• **読む文章**
マイナンバー保険証とITリテラシー

 先日の人間ドッグで、目の異常があると指摘されたので、個人眼科へ行ったのですが、受付でいきなり「マイナンバーカードは持って来ていますか」と問われました。紙の健康保険証がなくなることは知っていましたし、前立腺がんの治療で行っている総合病院でも、マイナンバーカードの読み取り機も置かれているので、そろそろマイナンバーカード一本に絞られるのかなとは思っていましたが、いきなり言われるとさすがにドキッとしました。

 「紙の方は持って来てますが・・・」と返答すると、「ああ、それでいいですよ」と言われたので、そりゃそうだよな、まだ早いよなと思いましたが、紙の保険証を見せながらあたりを見回すと、そこら中に、『12月2日から保険証が廃止されます』というポスターが張ってありました。「えっ、いつのまに」という感じです。そう言えば、デマ太郎などと呼ばれている態度の横柄(おうへい)な大臣が24年の秋には紙の保健証は廃止だと言っていたのを思い出しましたが、「ちゃんと聞いていなくて、ごめんね大臣!」あまり気に留めていなかったので、12月からになったとは驚いた次第です。保険証を使うことが多く、しかも社会のICT推進派の私がこの程度の認識なのだから、健康な人やデジタル化に疎い人にとってはもっと関心が薄いように思うのですが、どうでしょうか。それとも、知らない私が情報不足なのだろうか。ちなみに、病院へ滅多に行かない妻に聞いたところ、やっぱり知らなかった。住民票の誤発行や情報登録時の紐づけ誤りなどが発生したというマイナス面のニュースだけはよく覚えているんですけどね。

 さて、マイナンバーカードの普及率は2024年6月30日時点で74%となっていますが、健康保険証のマイナンバーカードへの紐付け率は57%で、更に現場での利用率は6.5%程度だそうです。私はデメリットがあろうがなかろうが何も考えずにさっさと何もかも紐づけしてしまいましたが、考えてみれば、いろんな情報が入っているマイナンバーカードを持ち歩くことは怖いことでもあります。病院へ行く時というのは、もしかしたら少し普通の状態ではなく、頭がぼやっとしているかも知れないし、注意力が散漫になっているので、紛失する可能性も日頃より高いかもしれない。そう考えると、いっそうのことマイナンバーカードの提示なんてまどろっこしいことはやめて、顔とか指紋とか指静脈認証とかのネットワーク生体認証にしてしまい、身体一つで病院へ行っても保険証の本人確認ができれば良いのに (マイナンバーカードの写真と提示者の本人確認の顔認証は今の機器でもされています) と思ってしまいます。セキュリティの確保は難関だろうけど、今のICT推進社会はなんとなく中途半端な感じがします。

• **情報**
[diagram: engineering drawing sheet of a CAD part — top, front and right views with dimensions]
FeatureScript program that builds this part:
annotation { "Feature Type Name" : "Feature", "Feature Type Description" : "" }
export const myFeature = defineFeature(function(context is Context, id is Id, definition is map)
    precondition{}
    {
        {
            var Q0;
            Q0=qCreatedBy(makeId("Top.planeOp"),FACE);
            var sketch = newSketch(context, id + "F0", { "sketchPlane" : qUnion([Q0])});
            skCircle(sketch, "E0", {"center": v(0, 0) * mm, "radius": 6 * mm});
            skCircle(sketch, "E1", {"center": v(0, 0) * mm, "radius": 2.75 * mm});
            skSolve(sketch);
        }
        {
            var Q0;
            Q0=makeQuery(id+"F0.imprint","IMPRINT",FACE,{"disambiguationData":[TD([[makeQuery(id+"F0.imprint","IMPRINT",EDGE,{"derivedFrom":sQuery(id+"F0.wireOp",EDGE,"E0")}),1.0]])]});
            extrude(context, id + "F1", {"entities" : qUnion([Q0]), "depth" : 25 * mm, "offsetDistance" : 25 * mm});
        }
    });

• **やってみよう**
マイナンバー保険証についての文章を読み、次の問いに答えてください。
(a) 個人眼科の受付で、筆者は最初に何と聞かれましたか。
(b) 眼科に張ってあったポスターには、保険証が何月何日から廃止されると書かれていましたか。
(c) 健康保険証のマイナンバーカードへの紐付け率は何％ですか。
記録は、文章とは関係のない別の資料です。

• **練習の解答**
(a) 「マイナンバーカードは持って来ていますか」と聞かれました。
(b) 12月2日です。
(c) 57％です。